Immigration provisions in the BBB could change the lives of millions of undocumented people, who in turn through their economic contributions could add billions to the U.S. economy every year. The House voted to pass the BBB in November last year but the bill is yet to be approved by the Senate.

In its survey, The Balance specifically asked respondents about two key immigration provisions of the BBB—awarding work permits to undocumented immigrants who have been in the U.S. for more than a decade and investing in the U.S. Citizenship and Immigration Services (USCIS) to make the immigration process smoother.

Granting five-year work permits to undocumented immigrants who have lived in the country for more than a decade received 56% support from survey respondents, while 57% backed increased investment in U.S. Citizenship and Immigration Services to reduce backlogs, expand legal representation, and make the asylum system and border processing more efficient. 

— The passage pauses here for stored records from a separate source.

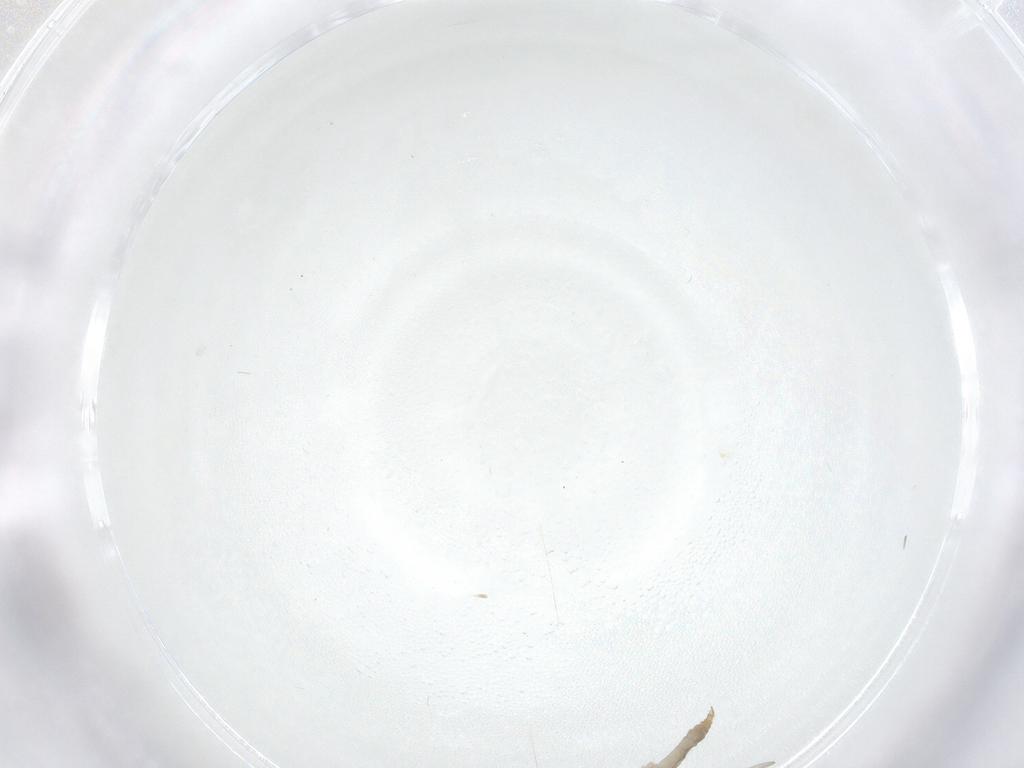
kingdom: Animalia
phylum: Arthropoda
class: Insecta
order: Diptera
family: Cecidomyiidae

The BBB proposal to grant five-year work permits to undocumented immigrants who have been in the country since 2011 would make nearly 6.8 million undocumented immigrants eligible to receive these benefits, according to estimates by bipartisan immigration reform organization, FWD.us. The organization estimates that over half (4.2 million) of such undocumented immigrants eligible under the BBB plan are essential workers, including more than 500,000 farmworkers. 

In addition to work permits, immigration relief in the BBB plan would allow undocumented immigrants who entered the country before Jan. 1, 2011 to obtain driver’s licenses and state identification cards, and travel outside the U.S. As a result, undocumented immigrants would be able to better support their families and communities, and attend colleges and universities.

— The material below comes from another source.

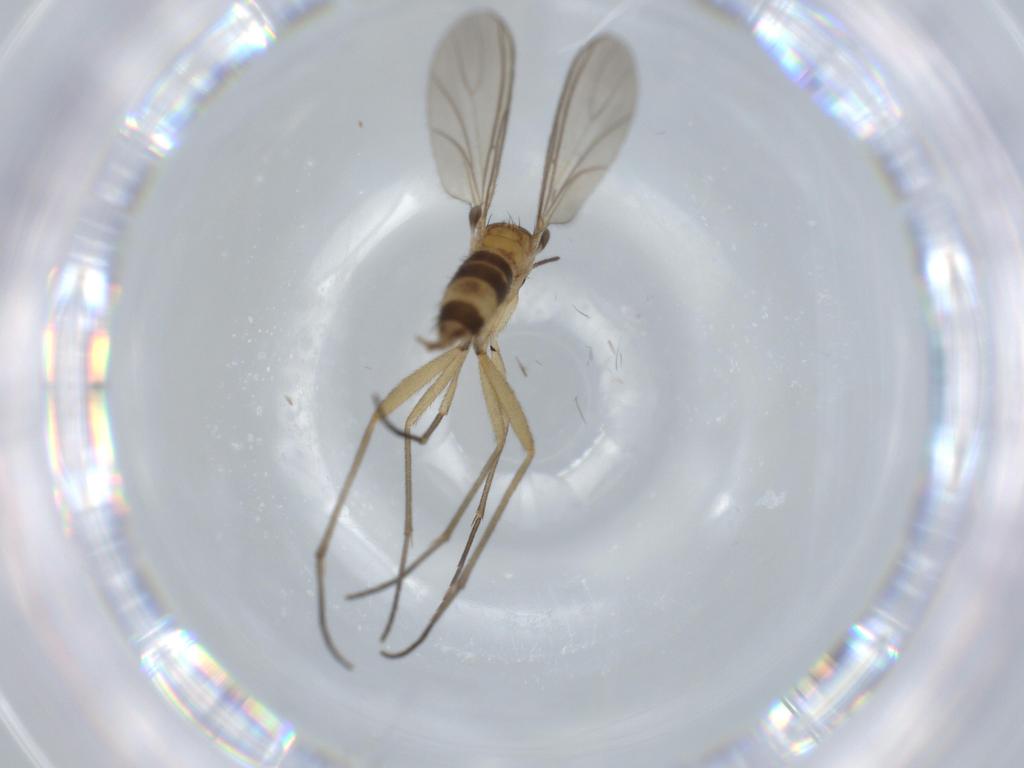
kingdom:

Studies have shown that immigration can positively impact the economy, contributing to overall growth and productivity, innovation, and education. Immigrants create new jobs by founding new businesses, spending money on American goods and services, paying taxes, and raising the productivity of U.S. businesses.

FWD estimates that economic contributions of undocumented people who receive their work permits under BBB could increase by $17 billion annually. Work permits will allow more such immigrants to get jobs, and some to get better jobs. With that, they would also end up paying nearly $10 billion more in federal, state and local taxes every year. 

Political Divide on Immigration Reform

In The Balance’s survey of 1,800 U.S. adults, more than a third (36%) of respondents identified their political affiliation as conservative or very conservative, while just under a quarter (23%) said they are liberal or very liberal. The rest consider themselves independent, with more independents leaning conservative (24%) than liberal (16%).

Survey results showed a clear political divide between conservative and liberal survey respondents on BBB policies relating to undocumented immigrants. Nearly three-quarters (73%) of liberal survey respondents expressed support for granting five-year work permits to undocumented immigrants who have lived in the U.S. for more than a decade, while less than half (44%) of conservatives backed the measure—a difference of nearly 30 percentage points. 

However, 49% of conservatives supported increasing investment for the U.S. Citizenship and Immigration Services to reduce backlogs, expand legal representation, and make asylum and border processing more efficient. Liberal support was still significantly higher at 70%. 

Methodology 

The Balance surveyed 1,800 U.S. adults (aged 18+) from Feb. 8 to Feb. 13, 2022. The survey was fielded online via a self-administered questionnaire to an opt-in panel of respondents from a market research vendor. Respondents were required to be eligible to vote to qualify. Quotas were used to ensure national representation for generation, gender, race/ethnicity, and region using estimates from the U.S. Census Bureau 2019 American Community Survey as a benchmark.